According to Dr Menon, in some of the infections, the parameters can vary. “For example, malaria can cause anemia, low platelet count and fever. In dengue, the infected person will have a low blood count. The platelets which are reasonably fine in the first two to three days of the fever further drop dramatically when the fever settles down. A combination of low WBC and low platelet count (less than 1.5 lakhs) is a sign of dengue or malaria,” she says.
Dr Menon adds that a low WBC count with a normal platelet count suggests an airborne viral infection like covid or influenza H1N1. “The interpretations depend on the clinical scenario. If a person has a fever and a normal WBC count, then there is no need to prescribe antibiotics immediately and we could wait and watch,” says Dr Menon.
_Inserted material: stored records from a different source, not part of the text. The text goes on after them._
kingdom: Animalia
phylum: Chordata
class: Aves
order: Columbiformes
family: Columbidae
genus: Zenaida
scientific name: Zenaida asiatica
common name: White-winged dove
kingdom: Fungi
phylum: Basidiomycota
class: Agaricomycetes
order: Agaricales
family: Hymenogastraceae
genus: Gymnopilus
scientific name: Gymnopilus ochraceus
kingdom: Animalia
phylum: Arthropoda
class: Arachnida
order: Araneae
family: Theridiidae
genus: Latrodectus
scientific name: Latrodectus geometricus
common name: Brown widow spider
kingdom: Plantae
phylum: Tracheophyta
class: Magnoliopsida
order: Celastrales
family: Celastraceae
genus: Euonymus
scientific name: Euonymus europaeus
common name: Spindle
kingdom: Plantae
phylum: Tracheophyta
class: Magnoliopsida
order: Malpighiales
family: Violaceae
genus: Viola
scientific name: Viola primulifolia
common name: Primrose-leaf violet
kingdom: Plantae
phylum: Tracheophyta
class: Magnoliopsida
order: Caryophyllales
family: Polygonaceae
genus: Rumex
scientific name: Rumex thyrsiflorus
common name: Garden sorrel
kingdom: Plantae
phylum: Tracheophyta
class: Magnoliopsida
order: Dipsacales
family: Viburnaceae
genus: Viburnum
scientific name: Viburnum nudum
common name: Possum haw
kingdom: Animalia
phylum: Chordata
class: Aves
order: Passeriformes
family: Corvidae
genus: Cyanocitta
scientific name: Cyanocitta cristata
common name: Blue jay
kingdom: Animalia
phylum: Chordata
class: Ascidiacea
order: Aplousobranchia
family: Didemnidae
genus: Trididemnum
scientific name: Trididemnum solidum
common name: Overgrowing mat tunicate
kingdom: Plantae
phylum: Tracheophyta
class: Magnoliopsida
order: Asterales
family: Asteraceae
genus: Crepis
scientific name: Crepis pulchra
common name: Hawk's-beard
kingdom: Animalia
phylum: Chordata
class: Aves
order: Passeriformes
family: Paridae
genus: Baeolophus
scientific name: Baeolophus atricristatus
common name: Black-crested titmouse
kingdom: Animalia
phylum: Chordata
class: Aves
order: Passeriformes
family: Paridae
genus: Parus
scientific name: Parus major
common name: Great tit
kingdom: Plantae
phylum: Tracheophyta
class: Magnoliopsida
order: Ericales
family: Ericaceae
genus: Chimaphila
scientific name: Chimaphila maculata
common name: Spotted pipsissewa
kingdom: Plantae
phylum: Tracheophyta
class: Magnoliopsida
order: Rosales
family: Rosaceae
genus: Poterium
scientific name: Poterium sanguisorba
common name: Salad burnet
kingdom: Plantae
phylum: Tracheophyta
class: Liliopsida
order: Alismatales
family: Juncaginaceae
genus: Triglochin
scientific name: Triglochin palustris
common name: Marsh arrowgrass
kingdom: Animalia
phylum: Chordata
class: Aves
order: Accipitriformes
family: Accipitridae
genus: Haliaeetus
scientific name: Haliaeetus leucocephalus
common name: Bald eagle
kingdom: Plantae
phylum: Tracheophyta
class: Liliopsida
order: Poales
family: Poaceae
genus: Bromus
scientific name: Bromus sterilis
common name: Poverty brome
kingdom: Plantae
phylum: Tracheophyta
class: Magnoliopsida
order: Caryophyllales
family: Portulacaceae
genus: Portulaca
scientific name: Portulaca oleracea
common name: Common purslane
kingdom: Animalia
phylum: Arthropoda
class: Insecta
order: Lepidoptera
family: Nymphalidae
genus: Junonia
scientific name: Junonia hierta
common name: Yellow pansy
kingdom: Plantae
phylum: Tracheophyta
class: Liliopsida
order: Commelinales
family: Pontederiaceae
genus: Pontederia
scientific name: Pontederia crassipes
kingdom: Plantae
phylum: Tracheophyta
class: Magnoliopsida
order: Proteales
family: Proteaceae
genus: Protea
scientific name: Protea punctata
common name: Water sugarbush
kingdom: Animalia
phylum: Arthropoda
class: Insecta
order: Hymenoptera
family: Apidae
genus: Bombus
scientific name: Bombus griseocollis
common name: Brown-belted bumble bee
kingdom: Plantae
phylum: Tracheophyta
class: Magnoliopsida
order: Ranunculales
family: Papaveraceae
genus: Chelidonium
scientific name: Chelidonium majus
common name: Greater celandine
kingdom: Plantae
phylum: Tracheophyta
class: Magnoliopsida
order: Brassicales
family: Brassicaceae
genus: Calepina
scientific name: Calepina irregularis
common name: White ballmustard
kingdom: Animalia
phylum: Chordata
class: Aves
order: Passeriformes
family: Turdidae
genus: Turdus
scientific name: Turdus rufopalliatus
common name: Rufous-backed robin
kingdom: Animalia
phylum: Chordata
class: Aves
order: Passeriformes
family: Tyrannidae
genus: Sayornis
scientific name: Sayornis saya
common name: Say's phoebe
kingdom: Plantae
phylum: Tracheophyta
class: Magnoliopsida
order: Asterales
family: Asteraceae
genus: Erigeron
During the pandemic, non-specific inflammatory markers such as CRP, D-Diemer and the ferritin test (ferritin is a blood protein containing iron. The low level of ferritin shows iron deficiency) were closely associated with complications of covid, points out Dr Warrior. D-Diemer is a marker of dissolving clots. “It means there was a blood clot, which is now dissolving. It can go up in complications following an infection, as we had seen in the case of covid,” he says.
The timing of the blood tests matters
According to Dr Warrior, the time at which the tests are conducted matters. “It [the infection] takes a certain number of days to manifest. C reactive protein starts to go up by day two or three. If the test is done on the first day of fever, it may be low and hence a false negative,” he says.
Besides, up-trending (spiking) CRP indicates steroid usage and hence medicines taken by the person must be checked, says Dr Menon.
Dr Warrior adds that certain markers take a longer time to return to the normal range. For example, the ESR tends to go up slowly and come down slowly. “Even if a person had an infection and is cured, the ESR will take weeks to come to the normal range. Having a high ESR doesn’t mean there is still an infection. Hence it should not be a matter of worry,” says Dr Warrior.
- Fever can be a symptom of an infection. Blood investigation gives an idea of what pathogen could have led to the infection.
- Complete blood count or CBC is a standard blood test that gives a count of the white blood cells, hemoglobin levels and platelets.
- There are also inflammatory markers which hint at underlying infections.